Document extract:

Luxury development to open as rentals

Stamford Advocate

Aug 27, 2012 :

Luxury development to open as rentals

STAMFORD -- Amid a surging demand for rental housing, one high-profile residential development in the city's downtown is about to test the market in an unprecedented way.

Highgrove, an 18-story high-rise on Forest Street designed as a Park Avenue-style condominium, is to open next month as a rental building with 95 units, according to several sources.

For months, there were rumors within development circles that Starwood Capital, the project's principal owner, might lease the building as a way of resuscitating a long-delayed project.

A website for the property, which had been inactive, states that a grand opening is planned for late summer 2012. Available units are described as two-, three-, four- and five-bedroom residences ranging from 1,200 to 3,900 square feet.

Rob Vannucchi, director of sales at William Pitt Sotheby's International Realty, who recently toured the building, said he was told the leasing center for the property would open Sept. 6.

Input data:
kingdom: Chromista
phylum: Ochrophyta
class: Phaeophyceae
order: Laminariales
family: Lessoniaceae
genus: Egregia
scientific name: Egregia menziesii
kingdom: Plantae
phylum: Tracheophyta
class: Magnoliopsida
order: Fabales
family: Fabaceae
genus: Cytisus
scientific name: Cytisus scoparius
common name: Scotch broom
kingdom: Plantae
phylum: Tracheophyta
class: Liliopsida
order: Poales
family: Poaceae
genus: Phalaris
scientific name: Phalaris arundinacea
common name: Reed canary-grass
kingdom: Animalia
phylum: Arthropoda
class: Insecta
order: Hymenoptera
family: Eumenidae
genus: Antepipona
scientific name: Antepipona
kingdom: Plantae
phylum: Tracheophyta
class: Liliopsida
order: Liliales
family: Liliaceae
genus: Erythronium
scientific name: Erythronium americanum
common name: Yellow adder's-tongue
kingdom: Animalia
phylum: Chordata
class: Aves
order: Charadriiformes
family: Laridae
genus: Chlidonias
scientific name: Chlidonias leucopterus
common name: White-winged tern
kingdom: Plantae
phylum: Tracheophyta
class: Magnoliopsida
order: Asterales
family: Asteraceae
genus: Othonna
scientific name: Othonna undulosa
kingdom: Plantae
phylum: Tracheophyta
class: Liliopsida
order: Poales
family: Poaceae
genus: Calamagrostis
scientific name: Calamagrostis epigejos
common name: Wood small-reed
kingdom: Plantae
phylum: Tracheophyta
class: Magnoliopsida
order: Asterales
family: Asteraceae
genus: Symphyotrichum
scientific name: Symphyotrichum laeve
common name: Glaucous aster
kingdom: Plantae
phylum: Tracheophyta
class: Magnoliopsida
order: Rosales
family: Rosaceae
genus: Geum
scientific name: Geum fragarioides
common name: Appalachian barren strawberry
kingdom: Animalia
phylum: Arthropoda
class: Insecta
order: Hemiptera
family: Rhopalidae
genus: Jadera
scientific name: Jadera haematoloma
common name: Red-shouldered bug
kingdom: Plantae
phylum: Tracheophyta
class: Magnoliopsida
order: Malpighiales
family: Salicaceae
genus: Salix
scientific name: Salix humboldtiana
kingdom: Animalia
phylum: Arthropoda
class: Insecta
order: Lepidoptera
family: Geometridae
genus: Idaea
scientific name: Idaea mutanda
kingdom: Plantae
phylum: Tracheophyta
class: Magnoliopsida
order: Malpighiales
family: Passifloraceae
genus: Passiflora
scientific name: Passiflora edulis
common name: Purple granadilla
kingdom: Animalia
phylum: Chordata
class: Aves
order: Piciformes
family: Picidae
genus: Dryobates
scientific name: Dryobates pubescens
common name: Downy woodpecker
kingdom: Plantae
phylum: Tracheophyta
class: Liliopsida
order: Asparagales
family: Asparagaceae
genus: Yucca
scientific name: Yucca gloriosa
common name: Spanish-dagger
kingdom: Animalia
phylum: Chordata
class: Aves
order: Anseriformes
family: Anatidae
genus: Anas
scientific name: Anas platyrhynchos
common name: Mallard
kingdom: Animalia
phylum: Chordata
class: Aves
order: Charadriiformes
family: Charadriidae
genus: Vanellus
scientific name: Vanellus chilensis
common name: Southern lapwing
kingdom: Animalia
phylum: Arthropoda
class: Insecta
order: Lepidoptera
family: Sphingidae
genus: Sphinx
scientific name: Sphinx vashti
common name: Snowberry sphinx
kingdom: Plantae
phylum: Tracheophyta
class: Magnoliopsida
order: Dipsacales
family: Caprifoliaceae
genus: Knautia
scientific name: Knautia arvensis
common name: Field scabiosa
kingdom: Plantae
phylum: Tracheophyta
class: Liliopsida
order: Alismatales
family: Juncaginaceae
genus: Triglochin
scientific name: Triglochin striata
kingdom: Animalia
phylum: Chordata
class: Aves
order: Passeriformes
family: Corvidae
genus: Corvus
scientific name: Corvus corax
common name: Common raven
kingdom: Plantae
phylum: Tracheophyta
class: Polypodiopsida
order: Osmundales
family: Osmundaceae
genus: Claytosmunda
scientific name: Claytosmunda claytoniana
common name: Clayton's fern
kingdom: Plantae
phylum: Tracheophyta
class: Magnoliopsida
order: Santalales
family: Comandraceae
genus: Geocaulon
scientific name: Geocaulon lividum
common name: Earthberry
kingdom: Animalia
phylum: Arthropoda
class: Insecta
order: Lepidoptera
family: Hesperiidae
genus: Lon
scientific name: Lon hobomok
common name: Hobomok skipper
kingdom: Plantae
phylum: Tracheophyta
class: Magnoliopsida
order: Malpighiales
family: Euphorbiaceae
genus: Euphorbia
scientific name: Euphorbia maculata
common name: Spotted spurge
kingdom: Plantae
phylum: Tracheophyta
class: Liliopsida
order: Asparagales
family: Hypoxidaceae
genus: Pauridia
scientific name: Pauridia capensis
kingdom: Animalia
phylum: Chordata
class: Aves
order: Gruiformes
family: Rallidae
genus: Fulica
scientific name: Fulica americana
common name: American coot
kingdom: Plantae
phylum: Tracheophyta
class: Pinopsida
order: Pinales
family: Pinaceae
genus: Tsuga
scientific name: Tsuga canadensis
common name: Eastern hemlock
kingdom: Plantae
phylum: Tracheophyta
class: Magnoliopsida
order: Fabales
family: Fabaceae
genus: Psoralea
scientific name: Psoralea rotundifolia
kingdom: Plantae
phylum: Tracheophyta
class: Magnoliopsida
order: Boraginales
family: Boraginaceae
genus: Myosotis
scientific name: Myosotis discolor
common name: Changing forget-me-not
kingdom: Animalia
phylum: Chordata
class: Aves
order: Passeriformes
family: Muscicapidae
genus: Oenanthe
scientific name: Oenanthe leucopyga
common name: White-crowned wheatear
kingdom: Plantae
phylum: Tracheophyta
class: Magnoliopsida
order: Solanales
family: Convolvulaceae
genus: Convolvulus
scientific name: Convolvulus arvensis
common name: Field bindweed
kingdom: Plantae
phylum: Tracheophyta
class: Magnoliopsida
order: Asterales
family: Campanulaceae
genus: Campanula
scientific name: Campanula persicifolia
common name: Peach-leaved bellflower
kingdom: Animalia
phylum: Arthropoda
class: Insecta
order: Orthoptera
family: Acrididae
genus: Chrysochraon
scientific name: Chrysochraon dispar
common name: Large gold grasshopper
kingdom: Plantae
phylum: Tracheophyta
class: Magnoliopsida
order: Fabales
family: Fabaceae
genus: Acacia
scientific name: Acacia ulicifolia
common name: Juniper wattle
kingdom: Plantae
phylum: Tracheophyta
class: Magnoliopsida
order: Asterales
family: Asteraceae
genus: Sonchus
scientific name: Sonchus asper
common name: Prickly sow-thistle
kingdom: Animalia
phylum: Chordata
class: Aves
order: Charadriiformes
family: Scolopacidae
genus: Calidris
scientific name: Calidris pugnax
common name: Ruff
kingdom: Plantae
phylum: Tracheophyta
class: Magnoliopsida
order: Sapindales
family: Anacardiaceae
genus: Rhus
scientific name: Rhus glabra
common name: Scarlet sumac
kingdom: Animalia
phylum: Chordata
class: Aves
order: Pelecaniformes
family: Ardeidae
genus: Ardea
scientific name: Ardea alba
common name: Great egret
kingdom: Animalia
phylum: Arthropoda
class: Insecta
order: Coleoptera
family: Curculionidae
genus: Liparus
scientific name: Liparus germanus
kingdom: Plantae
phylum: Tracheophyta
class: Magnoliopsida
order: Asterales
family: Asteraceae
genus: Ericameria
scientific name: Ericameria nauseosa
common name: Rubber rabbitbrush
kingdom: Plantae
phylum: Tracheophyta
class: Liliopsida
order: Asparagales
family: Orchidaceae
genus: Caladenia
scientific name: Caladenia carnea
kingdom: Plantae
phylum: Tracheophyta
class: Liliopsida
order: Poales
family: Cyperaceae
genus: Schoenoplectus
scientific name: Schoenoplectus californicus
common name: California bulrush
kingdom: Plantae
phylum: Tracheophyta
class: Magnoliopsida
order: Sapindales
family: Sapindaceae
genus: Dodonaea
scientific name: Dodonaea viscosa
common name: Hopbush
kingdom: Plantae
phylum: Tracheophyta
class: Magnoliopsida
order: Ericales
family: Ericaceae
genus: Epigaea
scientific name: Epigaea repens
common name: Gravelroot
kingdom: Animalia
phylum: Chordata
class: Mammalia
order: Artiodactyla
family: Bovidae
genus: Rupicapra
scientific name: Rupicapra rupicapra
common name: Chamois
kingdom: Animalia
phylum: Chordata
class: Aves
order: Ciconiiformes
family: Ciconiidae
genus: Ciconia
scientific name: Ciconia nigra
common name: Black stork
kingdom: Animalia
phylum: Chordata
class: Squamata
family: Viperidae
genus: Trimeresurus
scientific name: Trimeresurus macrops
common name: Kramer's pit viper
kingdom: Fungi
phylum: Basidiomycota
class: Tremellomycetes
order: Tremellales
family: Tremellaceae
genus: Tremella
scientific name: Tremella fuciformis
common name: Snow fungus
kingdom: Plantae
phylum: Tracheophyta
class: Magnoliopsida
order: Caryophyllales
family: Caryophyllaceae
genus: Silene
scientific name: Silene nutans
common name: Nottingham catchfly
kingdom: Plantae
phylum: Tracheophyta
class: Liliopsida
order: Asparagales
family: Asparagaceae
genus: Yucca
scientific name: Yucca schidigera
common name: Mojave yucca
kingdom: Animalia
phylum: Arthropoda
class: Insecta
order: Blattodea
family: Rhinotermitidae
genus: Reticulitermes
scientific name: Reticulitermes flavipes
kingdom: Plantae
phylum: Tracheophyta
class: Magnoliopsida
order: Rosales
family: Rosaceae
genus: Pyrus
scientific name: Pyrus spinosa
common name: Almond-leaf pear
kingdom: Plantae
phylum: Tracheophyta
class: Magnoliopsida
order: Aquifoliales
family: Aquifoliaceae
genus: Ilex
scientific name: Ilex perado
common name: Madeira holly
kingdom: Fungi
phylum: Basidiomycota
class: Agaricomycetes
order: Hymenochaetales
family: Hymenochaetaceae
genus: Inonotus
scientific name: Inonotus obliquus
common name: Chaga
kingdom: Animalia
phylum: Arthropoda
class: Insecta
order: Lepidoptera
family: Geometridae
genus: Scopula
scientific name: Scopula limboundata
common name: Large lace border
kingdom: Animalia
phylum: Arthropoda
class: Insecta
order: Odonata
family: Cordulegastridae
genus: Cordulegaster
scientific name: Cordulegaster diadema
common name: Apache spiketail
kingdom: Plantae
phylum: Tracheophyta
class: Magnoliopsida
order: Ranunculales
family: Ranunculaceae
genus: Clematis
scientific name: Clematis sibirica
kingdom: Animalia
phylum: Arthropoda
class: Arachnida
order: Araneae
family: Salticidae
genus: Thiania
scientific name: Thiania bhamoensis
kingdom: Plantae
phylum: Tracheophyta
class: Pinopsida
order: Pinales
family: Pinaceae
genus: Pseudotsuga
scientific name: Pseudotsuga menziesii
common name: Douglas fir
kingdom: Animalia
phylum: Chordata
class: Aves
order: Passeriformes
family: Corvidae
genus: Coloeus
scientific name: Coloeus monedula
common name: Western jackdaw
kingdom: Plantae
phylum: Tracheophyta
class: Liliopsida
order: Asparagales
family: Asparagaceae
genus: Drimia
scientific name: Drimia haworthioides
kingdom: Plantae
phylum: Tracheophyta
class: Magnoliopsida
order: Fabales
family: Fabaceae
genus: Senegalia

Study questions:
A. Using the Highgrove article, decide whether each statement agrees with it, answering yes or no and quoting the words that settle it: (i) Highgrove is an 18-story building. (ii) Starwood Capital is the project's principal owner. (iii) The leasing center was set to open Sept. 12.
B. According to the Highgrove article, what range of sizes do the available units cover?
None of the lines are needed here.

Solutions below:
A.
(i) Yes: "an 18-story high-rise on Forest Street"
(ii) Yes: "Starwood Capital, the project's principal owner"
(iii) No: "the leasing center for the property would open Sept. 6"

B. The units range from 1,200 to 3,900 square feet.